Good luck with that. Reichardt also enjoys antics when things go awry: a locked car door can't be opened; a beret-wearing schoolgirl (Margot Anderson-Song) shows up at a museum during a robbery and recites a classic play in French; parking becomes a banal nightmare of obstacles and surveillance; Eventually the thieves even face a threat from a so-called rival faction. As the careful preparation of the heist gives way to chaotic improvisation, Reichardt's awareness of the radical contingency of concerted action (an idea that is inherently political at its core) far exceeds Paul Thomas Anderson's attention to the plans and risks of a revolutionary cell in One Battle After Another.

The action scenes of the film are built on a unique and original social foundation. As the son of a prominent local family, JB disappoints his father Bill (Bill Camp) and bewilders (though adores) his mother Sarah (Hope Davis). Their status gives him significant advantages, which play a surprisingly large role in this story.
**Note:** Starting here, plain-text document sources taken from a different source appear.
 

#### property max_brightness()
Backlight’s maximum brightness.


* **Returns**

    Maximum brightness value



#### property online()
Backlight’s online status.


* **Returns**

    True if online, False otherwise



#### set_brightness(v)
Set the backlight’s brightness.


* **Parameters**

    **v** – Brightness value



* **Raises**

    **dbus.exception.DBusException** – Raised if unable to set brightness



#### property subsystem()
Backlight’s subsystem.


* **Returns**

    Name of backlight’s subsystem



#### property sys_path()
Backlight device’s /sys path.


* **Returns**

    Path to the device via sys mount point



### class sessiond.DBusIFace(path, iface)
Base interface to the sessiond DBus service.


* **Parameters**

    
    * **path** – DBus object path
And here Reichardt carefully weaves a web of connections and causation that produces a range of results—some well-planned, others wickedly ironic—that I would not dare reveal.
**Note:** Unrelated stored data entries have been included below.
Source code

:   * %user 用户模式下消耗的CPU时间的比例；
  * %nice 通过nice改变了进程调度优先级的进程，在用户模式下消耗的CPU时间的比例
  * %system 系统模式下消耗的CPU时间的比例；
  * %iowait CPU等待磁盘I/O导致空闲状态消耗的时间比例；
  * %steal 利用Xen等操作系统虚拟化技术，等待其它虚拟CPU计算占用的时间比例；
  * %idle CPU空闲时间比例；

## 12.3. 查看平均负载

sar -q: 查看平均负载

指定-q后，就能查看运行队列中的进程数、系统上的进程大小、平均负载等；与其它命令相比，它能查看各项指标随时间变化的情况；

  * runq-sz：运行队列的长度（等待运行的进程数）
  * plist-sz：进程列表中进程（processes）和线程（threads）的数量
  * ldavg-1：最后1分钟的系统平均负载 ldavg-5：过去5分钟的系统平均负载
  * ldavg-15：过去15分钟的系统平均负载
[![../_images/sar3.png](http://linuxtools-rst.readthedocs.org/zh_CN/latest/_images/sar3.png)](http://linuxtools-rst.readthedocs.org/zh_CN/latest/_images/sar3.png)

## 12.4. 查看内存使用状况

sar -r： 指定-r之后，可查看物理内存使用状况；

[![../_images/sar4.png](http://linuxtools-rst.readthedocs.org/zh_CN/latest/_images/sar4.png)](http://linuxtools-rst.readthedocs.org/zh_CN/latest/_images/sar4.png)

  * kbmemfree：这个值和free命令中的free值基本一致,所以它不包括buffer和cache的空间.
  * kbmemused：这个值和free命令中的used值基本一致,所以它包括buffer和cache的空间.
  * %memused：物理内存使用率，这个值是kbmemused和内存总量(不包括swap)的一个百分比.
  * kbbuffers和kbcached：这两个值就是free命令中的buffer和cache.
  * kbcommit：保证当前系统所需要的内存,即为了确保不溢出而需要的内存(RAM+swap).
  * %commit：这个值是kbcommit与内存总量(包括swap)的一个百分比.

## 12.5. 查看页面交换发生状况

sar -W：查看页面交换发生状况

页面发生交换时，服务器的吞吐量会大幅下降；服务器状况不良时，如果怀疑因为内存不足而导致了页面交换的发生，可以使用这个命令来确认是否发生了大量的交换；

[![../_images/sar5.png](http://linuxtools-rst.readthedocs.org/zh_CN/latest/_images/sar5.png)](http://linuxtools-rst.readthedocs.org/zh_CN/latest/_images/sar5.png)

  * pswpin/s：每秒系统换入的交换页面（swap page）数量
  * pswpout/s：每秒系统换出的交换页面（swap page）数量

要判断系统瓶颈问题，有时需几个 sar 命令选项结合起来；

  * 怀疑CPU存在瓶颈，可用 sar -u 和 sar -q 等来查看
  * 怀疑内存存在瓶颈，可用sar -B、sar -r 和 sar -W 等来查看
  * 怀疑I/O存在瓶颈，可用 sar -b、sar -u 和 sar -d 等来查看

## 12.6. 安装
Mastermind has so many plot surprises that I'm unusually wary of spoilers when discussing it. He delights in being caught off guard by both big twists and small details whose startling originality deserves discussion, but which viewers should be allowed to discover unprepared. The heist unfolds in three acts—planning, execution, and evasion—and in Mastermind, each of the three is strikingly unique in mood and manner, and the results are surprising in both practical and emotional terms. The most responsible way to convey joy is to share some details, but skip over their place in the plot and go straight to the powerful conceit that connects them. One of Reichardt's greatest sources of inspiration is to frame the political conflict surrounding the Vietnam War and its manifestations in American society—news reports, marches and protests, voices of reaction, police repression—and integrate them into history as inevitable elements of everyday life.